According to the cat’s caretaker, Detective John McGowan, Nickie seemed to know that the automobiles had to wait for him when the light was red, and he knew exactly how long it would take for the red light to soften to yellow and then to green.

A Brief History of the NYPD Motorcycle Squad

NYPD Motorcycle Squad Officers, 1920
NYPD Motorcycle Squad Officers, 1920

In 1905, New York City installed its first five traffic lights (at Colum­bus Circle, the Pennsylvania Railroad Ferry on West 23rd Street, Times Square, Broadway and 72nd Street, and Amsterdam Ave­nue and 73rd Street). That same year, the newly organized Traffic Squad had 581 men assigned to traffic duty, including 7 mounted roundsmen and 69 mounted patrolmen (the police stables were at 17 Leonard Street), 2 bicycle roundsmen and 9 bicycle patrolmen, and hundreds of foot patrolmen.

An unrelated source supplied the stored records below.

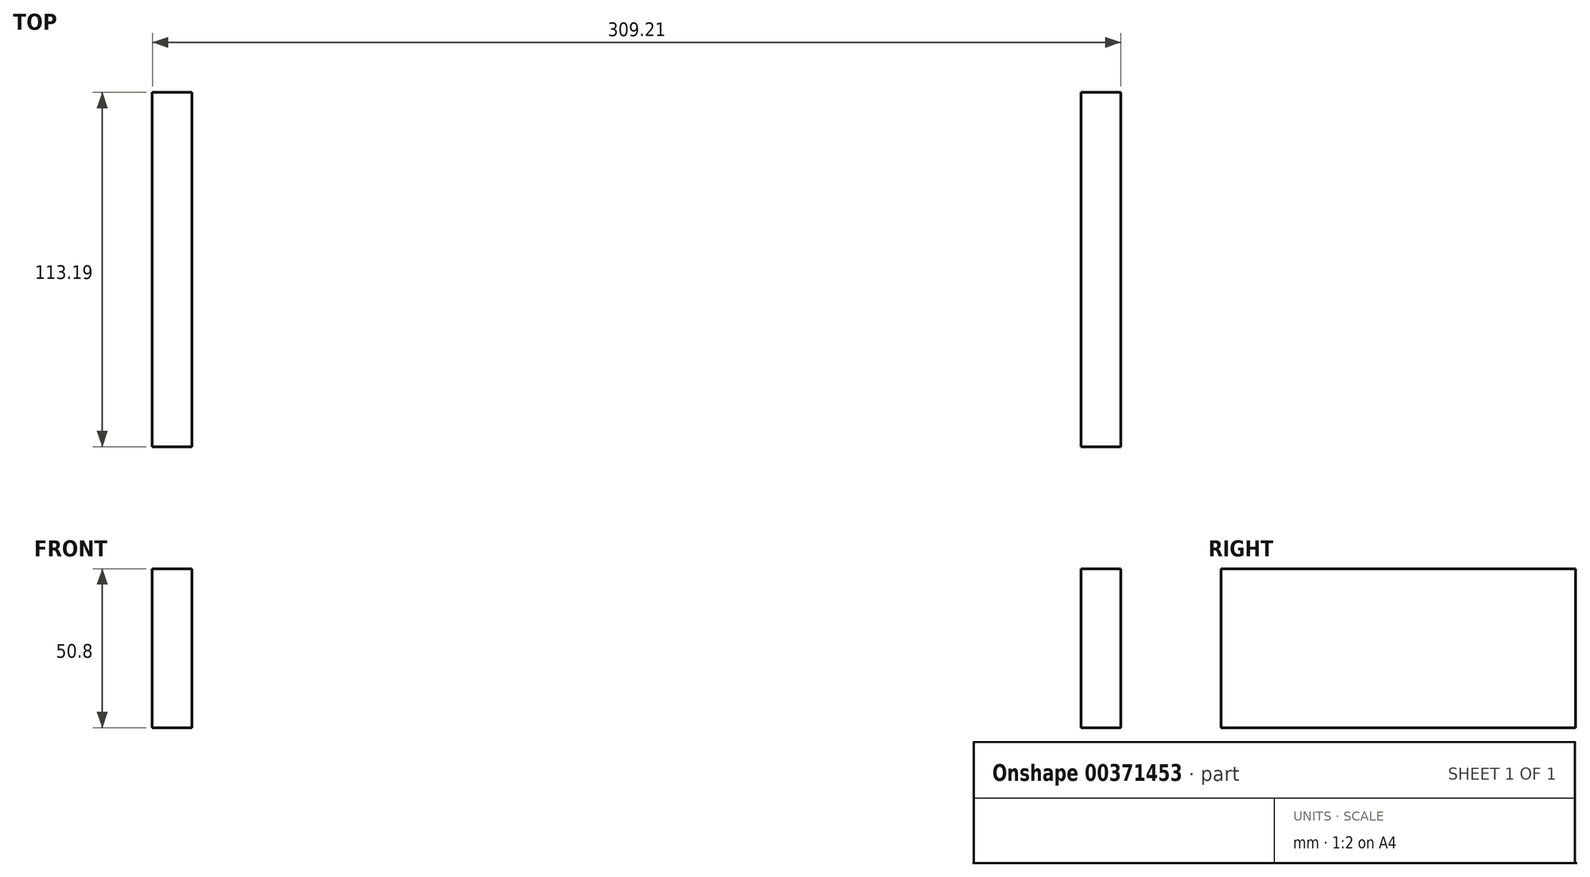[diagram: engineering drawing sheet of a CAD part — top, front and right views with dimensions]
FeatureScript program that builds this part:
annotation { "Feature Type Name" : "Feature", "Feature Type Description" : "" }
export const myFeature = defineFeature(function(context is Context, id is Id, definition is map)
    precondition{}
    {
        {
            var Q0;
            Q0=qCreatedBy(makeId("Top.planeOp"),FACE);
            var sketch = newSketch(context, id + "F0", { "sketchPlane" : qUnion([Q0])});
            skLineSegment(sketch, "E0.bottom", {"start": v(143, 54.6) * mm, "end": v(-166.21, 54.6) * mm});
            skLineSegment(sketch, "E0.top", {"start": v(143, -71.3) * mm, "end": v(-166.21, -71.3) * mm});
            skLineSegment(sketch, "E0.left", {"start": v(143, 54.6) * mm, "end": v(143, -71.3) * mm});
            skLineSegment(sketch, "E0.right", {"start": v(-166.21, 54.6) * mm, "end": v(-166.21, -71.3) * mm});
            skPoint(sketch, "E0.middle", {"position": v(-11.6, -8.36) * mm});
            skLineSegment(sketch, "E1.bottom", {"start": v(-166.21, 54.6) * mm, "end": v(143, 54.6) * mm});
            skLineSegment(sketch, "E1.top", {"start": v(-166.21, 41.9) * mm, "end": v(143, 41.9) * mm});
            skLineSegment(sketch, "E1.left", {"start": v(-166.21, 54.6) * mm, "end": v(-166.21, 41.9) * mm});
            skLineSegment(sketch, "E1.right", {"start": v(143, 54.6) * mm, "end": v(143, 41.9) * mm});
            skLineSegment(sketch, "E2.bottom", {"start": v(130.3, 41.9) * mm, "end": v(143, 41.9) * mm});
            skLineSegment(sketch, "E2.top", {"start": v(130.3, -71.3) * mm, "end": v(143, -71.3) * mm});
            skLineSegment(sketch, "E2.left", {"start": v(130.3, 41.9) * mm, "end": v(130.3, -71.3) * mm});
            skLineSegment(sketch, "E2.right", {"start": v(143, 41.9) * mm, "end": v(143, -71.3) * mm});
            skLineSegment(sketch, "E3.bottom", {"start": v(-153.51, 41.9) * mm, "end": v(-166.21, 41.9) * mm});
            skLineSegment(sketch, "E3.top", {"start": v(-153.51, -71.3) * mm, "end": v(-166.21, -71.3) * mm});
            skLineSegment(sketch, "E3.left", {"start": v(-153.51, 41.9) * mm, "end": v(-153.51, -71.3) * mm});
            skLineSegment(sketch, "E3.right", {"start": v(-166.21, 41.9) * mm, "end": v(-166.21, -71.3) * mm});
            skCircle(sketch, "E4", {"center": v(-6.16, -18.3) * mm, "radius": 33.02 * mm});
            skCircle(sketch, "E5", {"center": v(-106.03, -18.3) * mm, "radius": 33.02 * mm});
            skCircle(sketch, "E6", {"center": v(87.8, -18.3) * mm, "radius": 33.02 * mm});
            skSolve(sketch);
        }
        {
            var Q0;
            Q0=makeQuery(id+"F0.imprint","IMPRINT",FACE,{"disambiguationData":[TD([[makeQuery(id+"F0.imprint","IMPRINT",EDGE,{"derivedFrom":sQuery(id+"F0.wireOp",EDGE,"E0.top")}),-1.0]])]});
            extrude(context, id + "F1", {"entities" : qUnion([Q0]), "depth" : -50.8 * mm});
        }
    });
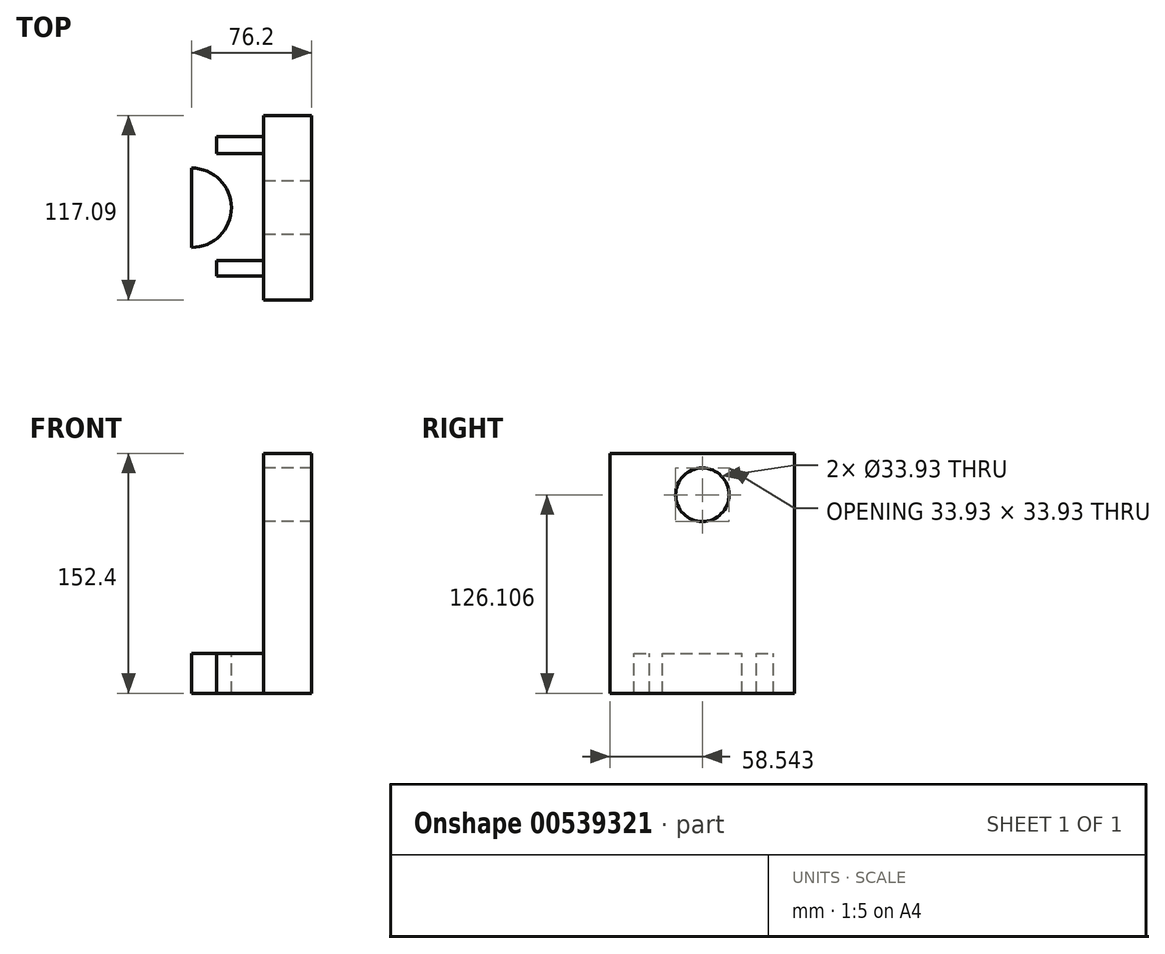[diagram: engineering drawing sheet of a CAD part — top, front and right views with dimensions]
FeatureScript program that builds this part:
annotation { "Feature Type Name" : "Feature", "Feature Type Description" : "" }
export const myFeature = defineFeature(function(context is Context, id is Id, definition is map)
    precondition{}
    {
        {
            var Q0;
            Q0=qCreatedBy(makeId("Front.planeOp"),FACE);
            var sketch = newSketch(context, id + "F0", { "sketchPlane" : qUnion([Q0])});
            skLineSegment(sketch, "E0", {"start": v(0, 0) * mm, "end": v(-76.2, 0) * mm});
            skLineSegment(sketch, "E1", {"start": v(-76.2, 0) * mm, "end": v(-76.2, 25.4) * mm});
            skLineSegment(sketch, "E2", {"start": v(-76.2, 25.4) * mm, "end": v(-30.48, 25.4) * mm});
            skLineSegment(sketch, "E3", {"start": v(-30.48, 25.4) * mm, "end": v(-30.48, 152.4) * mm});
            skLineSegment(sketch, "E4", {"start": v(-30.48, 152.4) * mm, "end": v(0, 152.4) * mm});
            skLineSegment(sketch, "E5", {"start": v(0, 152.4) * mm, "end": v(0, 0) * mm});
            skSolve(sketch);
        }
        {
            var Q0;
            Q0 = qSketchRegion(id + "F0", true);
            extrude(context, id + "F1", {"entities" : qUnion([Q0]), "depth" : 117.1 * mm, "offsetDistance" : 25.4 * mm});
        }
        {
            var Q0;
            Q0=makeQuery(id+"F1.opExtrude","SWEPT_FACE",FACE,{"disambiguationData":[OSD([sQuery(id+"F0.wireOp",EDGE,"E3")])]});
            var sketch = newSketch(context, id + "F2", { "sketchPlane" : qUnion([Q0])});
            skCircle(sketch, "E6", {"center": v(58.55, 126.1) * mm, "radius": 16.96 * mm});
            skPoint(sketch, "E6.centerSnap0", {"position": v(58.55, 152.4) * mm});
            skCircle(sketch, "E7", {"center": v(58.55, 126.1) * mm, "radius": 9.94 * mm});
            skSolve(sketch);
        }
        {
            var Q0;
            Q0=makeQuery(id+"F1.opExtrude","SWEPT_FACE",FACE,{"disambiguationData":[OSD([sQuery(id+"F0.wireOp",EDGE,"E2")])]});
            var sketch = newSketch(context, id + "F3", { "sketchPlane" : qUnion([Q0])});
            skLineSegment(sketch, "E8.bottom", {"start": v(-30.48, -13.49) * mm, "end": v(-60.37, -13.49) * mm});
            skLineSegment(sketch, "E8.top", {"start": v(-30.48, -24.24) * mm, "end": v(-60.37, -24.24) * mm});
            skLineSegment(sketch, "E8.left", {"start": v(-30.48, -13.49) * mm, "end": v(-30.48, -24.24) * mm});
            skLineSegment(sketch, "E8.right", {"start": v(-60.37, -13.49) * mm, "end": v(-60.37, -24.24) * mm});
            skLineSegment(sketch, "E9.bottom", {"start": v(-30.48, -92.03) * mm, "end": v(-60.37, -92.03) * mm});
            skLineSegment(sketch, "E9.top", {"start": v(-30.48, -101.95) * mm, "end": v(-60.37, -101.95) * mm});
            skLineSegment(sketch, "E9.left", {"start": v(-30.48, -92.03) * mm, "end": v(-30.48, -101.95) * mm});
            skLineSegment(sketch, "E9.right", {"start": v(-60.37, -92.03) * mm, "end": v(-60.37, -101.95) * mm});
            skArc(sketch, "E10", {"start": v(-76.2, -33.33) * mm, "mid": v(-50.98, -58.55) * mm, "end": v(-76.2, -83.76) * mm});
            skSolve(sketch);
        }
        {
            var Q0;
            {var subQ0=sQuery(id+"F3.wireOp",EDGE,"E10");Q0=makeQuery(id+"F3.imprint","IMPRINT",FACE,{"disambiguationData":[TD([[makeQuery(id+"F3.imprint","IMPRINT",EDGE,{"derivedFrom":subQ0}),-1.0]])]});}
            extrude(context, id + "F4", {"entities" : qUnion([Q0]), "operationType" : NewBodyOperationType.REMOVE, "oppositeDirection" : true, "depth" : 25.4 * mm, "offsetDistance" : 25.4 * mm});
        }
        {
            var Q0;
            Q0=makeQuery(id+"F2.imprint","IMPRINT",FACE,{"disambiguationData":[TD([[makeQuery(id+"F2.imprint","IMPRINT",EDGE,{"derivedFrom":sQuery(id+"F2.wireOp",EDGE,"E7")}),1.0]])]});
            var Q1;
            Q1=makeQuery(id+"F2.imprint","IMPRINT",FACE,{"disambiguationData":[TD([[makeQuery(id+"F2.imprint","IMPRINT",EDGE,{"derivedFrom":sQuery(id+"F2.wireOp",EDGE,"E6")}),1.0]])]});
            extrude(context, id + "F5", {"entities" : qUnion([Q0, Q1]), "operationType" : NewBodyOperationType.REMOVE, "oppositeDirection" : true, "depth" : 65.28 * mm, "offsetDistance" : 25.4 * mm});
        }
    });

Although the Traffic Squad continued to expand over the next few years, and the city continued adding more traffic lights, the lights and the squad were not enough to regulate the excessive motorized traffic and the increasing number of law-breaking speeders.

8th New York City Police Commissioner Rhinelander Waldo established first Motorcycle Squad
8th New York City Police Commissioner Rhinelander Waldo.

On June 9, 1911, only 17 days after he took office, Police Commissioner Waldo Rhinelander established the department’s first motorcycle squad. Organized under the “Office of Street Traffic Regulation Bureau” and originally attached to the Traffic Squad, the cops of the Motorcycle Squad supplemented the futile efforts of the pedal-pushing cops of the Bicycle Squad (founded in 1895 by then Commissioner Theodore Roosevelt) in apprehending speeders.

Within a 5-month period, the motorcycle police had written 3,710 summonses for close to $18,000 in fines (the average fine for a traffic violation in 1911 was about $5). By 1912, the squad comprised 27 patrolmen, 1 sergeant, and 25 motorcycles scattered throughout various precincts.

Eventually, the squad was divided into 3 squads, with Squad No. 1 covering Manhattan, the Bronx, and Staten Island; Squad No. 2 assigned to Brooklyn; and Squad No. 3 covering Queens. By 1930, the Motorcycle Squad had grown to about 315 officers, 289 motorcycles, 28 sidecars, and two sedans.

The squad merged with the Accident Investigation Squad in 1972 to become the NYPD Highway Patrol. 

*Nickie was not the cat’s actual name. Like many all-black animals of the nineteenth and early 20th centuries, the cat’s given name is now an offensive ethnic slur.